╭─ MATERIAL SUPPLIED
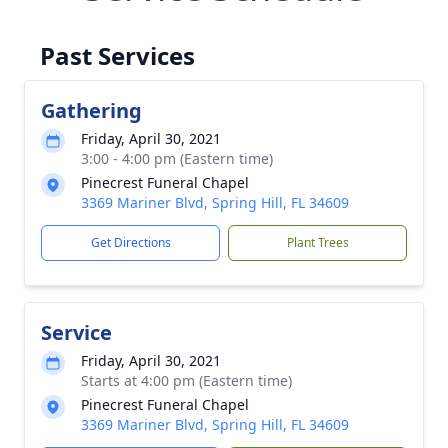
Past Services
Gathering
Friday, April 30, 2021
3:00 - 4:00 pm (Eastern time)
Pinecrest Funeral Chapel
3369 Mariner Blvd, Spring Hill, FL 34609
Get Directions
Plant Trees
Service
Friday, April 30, 2021
Starts at 4:00 pm (Eastern time)
Pinecrest Funeral Chapel
3369 Mariner Blvd, Spring Hill, FL 34609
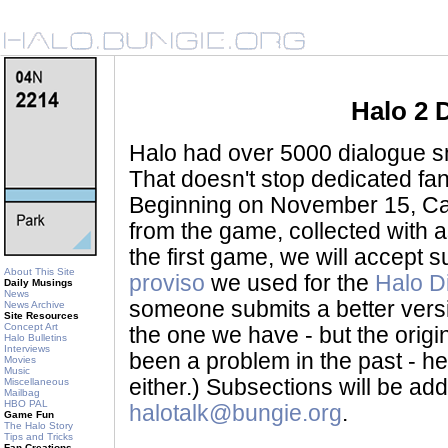
Halo 2 
Halo had over 5000 dialogue sni
That doesn't stop dedicated fan
Beginning on November 15, Ca
from the game, collected with a
the first game, we will accept
About This Site
proviso
we used for the
Halo D
Daily Musings
News
someone submits a better version 
News Archive
Site Resources
Concept Art
the one we have - but the origina
Halo Bulletins
Interviews
been a problem in the past - her
Movies
Music
either.) Subsections will be a
Miscellaneous
Mailbag
HBO PAL
halotalk@bungie.org
.
Game Fun
The Halo Story
Tips and Tricks
Fan Creations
╰─
| TASK DIRECTIONS |
Every record above should be set down exactly, with the pictures left out.

| SOLUTION |
Past Services
Gathering
Friday, April 30, 2021
3:00 - 4:00 pm (Eastern time)
Pinecrest Funeral Chapel
3369 Mariner Blvd, Spring Hill, FL 34609
Get Directions
Plant Trees
Service
Friday, April 30, 2021
Starts at 4:00 pm (Eastern time)
Pinecrest Funeral Chapel
3369 Mariner Blvd, Spring Hill, FL 34609
Halo 2 
Halo had over 5000 dialogue sni
That doesn't stop dedicated fan
Beginning on November 15, Ca
from the game, collected with a
the first game, we will accept
About This Site
proviso
we used for the
Halo D
Daily Musings
News
someone submits a better version 
News Archive
Site Resources
Concept Art
the one we have - but the origina
Halo Bulletins
Interviews
been a problem in the past - her
Movies
Music
either.) Subsections will be a
Miscellaneous
Mailbag
HBO PAL
halotalk@bungie.org
.
Game Fun
The Halo Story
Tips and Tricks
Fan Creations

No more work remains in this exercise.